(Dataset items)
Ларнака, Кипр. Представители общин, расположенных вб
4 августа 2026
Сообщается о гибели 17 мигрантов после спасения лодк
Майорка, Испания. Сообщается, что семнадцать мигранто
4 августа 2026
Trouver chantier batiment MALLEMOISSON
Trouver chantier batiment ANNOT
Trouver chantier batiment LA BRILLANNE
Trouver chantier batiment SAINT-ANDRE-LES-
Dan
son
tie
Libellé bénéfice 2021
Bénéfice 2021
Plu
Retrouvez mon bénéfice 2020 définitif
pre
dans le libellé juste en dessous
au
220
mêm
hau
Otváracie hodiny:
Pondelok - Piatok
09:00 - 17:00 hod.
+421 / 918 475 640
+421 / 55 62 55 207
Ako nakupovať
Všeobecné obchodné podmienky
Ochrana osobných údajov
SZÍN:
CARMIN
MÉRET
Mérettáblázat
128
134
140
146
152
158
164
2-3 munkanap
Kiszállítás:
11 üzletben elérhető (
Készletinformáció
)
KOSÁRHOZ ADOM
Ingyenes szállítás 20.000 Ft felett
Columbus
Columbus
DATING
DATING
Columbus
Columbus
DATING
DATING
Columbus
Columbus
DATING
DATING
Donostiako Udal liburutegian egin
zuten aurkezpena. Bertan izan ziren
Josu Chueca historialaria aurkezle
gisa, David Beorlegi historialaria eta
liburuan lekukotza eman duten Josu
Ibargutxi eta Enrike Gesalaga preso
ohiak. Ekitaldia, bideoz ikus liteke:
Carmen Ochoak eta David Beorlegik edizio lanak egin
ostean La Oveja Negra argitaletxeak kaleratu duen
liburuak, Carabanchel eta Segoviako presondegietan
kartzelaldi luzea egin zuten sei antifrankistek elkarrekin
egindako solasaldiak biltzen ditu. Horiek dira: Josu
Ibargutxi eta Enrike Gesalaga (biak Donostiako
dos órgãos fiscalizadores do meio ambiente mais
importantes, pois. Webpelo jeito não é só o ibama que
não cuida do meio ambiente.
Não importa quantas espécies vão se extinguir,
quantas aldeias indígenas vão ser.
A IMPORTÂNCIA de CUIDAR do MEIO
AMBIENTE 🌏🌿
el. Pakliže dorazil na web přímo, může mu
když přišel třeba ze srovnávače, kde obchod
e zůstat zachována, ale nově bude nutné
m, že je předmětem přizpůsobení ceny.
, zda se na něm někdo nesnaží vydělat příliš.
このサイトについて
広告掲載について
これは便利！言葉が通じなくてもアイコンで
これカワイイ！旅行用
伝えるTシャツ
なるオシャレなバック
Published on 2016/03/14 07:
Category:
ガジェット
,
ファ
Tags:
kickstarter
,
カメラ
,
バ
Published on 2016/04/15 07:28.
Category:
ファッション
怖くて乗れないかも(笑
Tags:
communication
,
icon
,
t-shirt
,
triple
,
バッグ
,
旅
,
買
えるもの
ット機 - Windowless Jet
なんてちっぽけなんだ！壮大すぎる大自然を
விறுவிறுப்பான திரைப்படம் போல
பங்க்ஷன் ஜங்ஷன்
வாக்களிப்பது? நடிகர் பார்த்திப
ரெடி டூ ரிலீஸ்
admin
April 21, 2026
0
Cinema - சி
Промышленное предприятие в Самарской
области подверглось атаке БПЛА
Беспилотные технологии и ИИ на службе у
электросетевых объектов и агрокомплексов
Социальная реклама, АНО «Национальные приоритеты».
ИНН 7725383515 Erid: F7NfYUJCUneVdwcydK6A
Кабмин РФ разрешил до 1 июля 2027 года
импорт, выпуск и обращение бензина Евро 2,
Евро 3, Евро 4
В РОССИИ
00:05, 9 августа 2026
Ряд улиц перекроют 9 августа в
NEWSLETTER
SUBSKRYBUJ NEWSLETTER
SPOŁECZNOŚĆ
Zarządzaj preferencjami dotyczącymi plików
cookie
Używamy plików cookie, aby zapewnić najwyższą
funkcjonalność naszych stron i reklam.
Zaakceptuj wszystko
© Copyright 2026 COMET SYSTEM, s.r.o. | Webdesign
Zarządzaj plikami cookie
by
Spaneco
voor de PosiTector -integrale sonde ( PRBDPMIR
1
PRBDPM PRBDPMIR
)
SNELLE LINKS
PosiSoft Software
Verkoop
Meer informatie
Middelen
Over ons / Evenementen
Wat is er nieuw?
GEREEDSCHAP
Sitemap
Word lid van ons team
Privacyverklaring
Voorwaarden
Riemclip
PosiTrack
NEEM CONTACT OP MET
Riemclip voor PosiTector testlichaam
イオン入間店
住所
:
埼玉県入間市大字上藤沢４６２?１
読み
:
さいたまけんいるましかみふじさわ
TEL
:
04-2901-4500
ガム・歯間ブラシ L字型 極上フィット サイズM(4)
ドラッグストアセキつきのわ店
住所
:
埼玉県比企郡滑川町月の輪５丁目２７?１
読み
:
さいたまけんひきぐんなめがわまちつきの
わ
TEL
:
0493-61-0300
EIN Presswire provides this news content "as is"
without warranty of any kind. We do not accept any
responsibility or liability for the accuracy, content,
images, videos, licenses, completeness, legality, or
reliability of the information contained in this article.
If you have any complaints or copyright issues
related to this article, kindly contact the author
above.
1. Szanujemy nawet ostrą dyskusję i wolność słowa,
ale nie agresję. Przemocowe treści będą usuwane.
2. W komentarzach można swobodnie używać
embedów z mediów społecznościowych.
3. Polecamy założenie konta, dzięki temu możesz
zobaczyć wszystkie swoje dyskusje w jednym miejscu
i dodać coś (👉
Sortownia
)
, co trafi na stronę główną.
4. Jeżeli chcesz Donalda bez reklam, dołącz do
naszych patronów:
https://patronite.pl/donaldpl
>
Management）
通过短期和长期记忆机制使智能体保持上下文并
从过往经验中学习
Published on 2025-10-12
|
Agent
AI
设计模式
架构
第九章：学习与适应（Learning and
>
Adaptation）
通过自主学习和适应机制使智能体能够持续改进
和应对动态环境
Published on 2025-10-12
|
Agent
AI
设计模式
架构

# YOUR TASK:
Copy the lines from the first one through the line containing "não cuida do meio ambiente.", inclusive, with "Columbus" swapped for "Colón" everywhere and nothing else changed.

# SOLUTION FOR THIS EXERCISE:
Ларнака, Кипр. Представители общин, расположенных вб
4 августа 2026
Сообщается о гибели 17 мигрантов после спасения лодк
Майорка, Испания. Сообщается, что семнадцать мигранто
4 августа 2026
Trouver chantier batiment MALLEMOISSON
Trouver chantier batiment ANNOT
Trouver chantier batiment LA BRILLANNE
Trouver chantier batiment SAINT-ANDRE-LES-
Dan
son
tie
Libellé bénéfice 2021
Bénéfice 2021
Plu
Retrouvez mon bénéfice 2020 définitif
pre
dans le libellé juste en dessous
au
220
mêm
hau
Otváracie hodiny:
Pondelok - Piatok
09:00 - 17:00 hod.
+421 / 918 475 640
+421 / 55 62 55 207
Ako nakupovať
Všeobecné obchodné podmienky
Ochrana osobných údajov
SZÍN:
CARMIN
MÉRET
Mérettáblázat
128
134
140
146
152
158
164
2-3 munkanap
Kiszállítás:
11 üzletben elérhető (
Készletinformáció
)
KOSÁRHOZ ADOM
Ingyenes szállítás 20.000 Ft felett
Colón
Colón
DATING
DATING
Colón
Colón
DATING
DATING
Colón
Colón
DATING
DATING
Donostiako Udal liburutegian egin
zuten aurkezpena. Bertan izan ziren
Josu Chueca historialaria aurkezle
gisa, David Beorlegi historialaria eta
liburuan lekukotza eman duten Josu
Ibargutxi eta Enrike Gesalaga preso
ohiak. Ekitaldia, bideoz ikus liteke:
Carmen Ochoak eta David Beorlegik edizio lanak egin
ostean La Oveja Negra argitaletxeak kaleratu duen
liburuak, Carabanchel eta Segoviako presondegietan
kartzelaldi luzea egin zuten sei antifrankistek elkarrekin
egindako solasaldiak biltzen ditu. Horiek dira: Josu
Ibargutxi eta Enrike Gesalaga (biak Donostiako
dos órgãos fiscalizadores do meio ambiente mais
importantes, pois. Webpelo jeito não é só o ibama que
não cuida do meio ambiente.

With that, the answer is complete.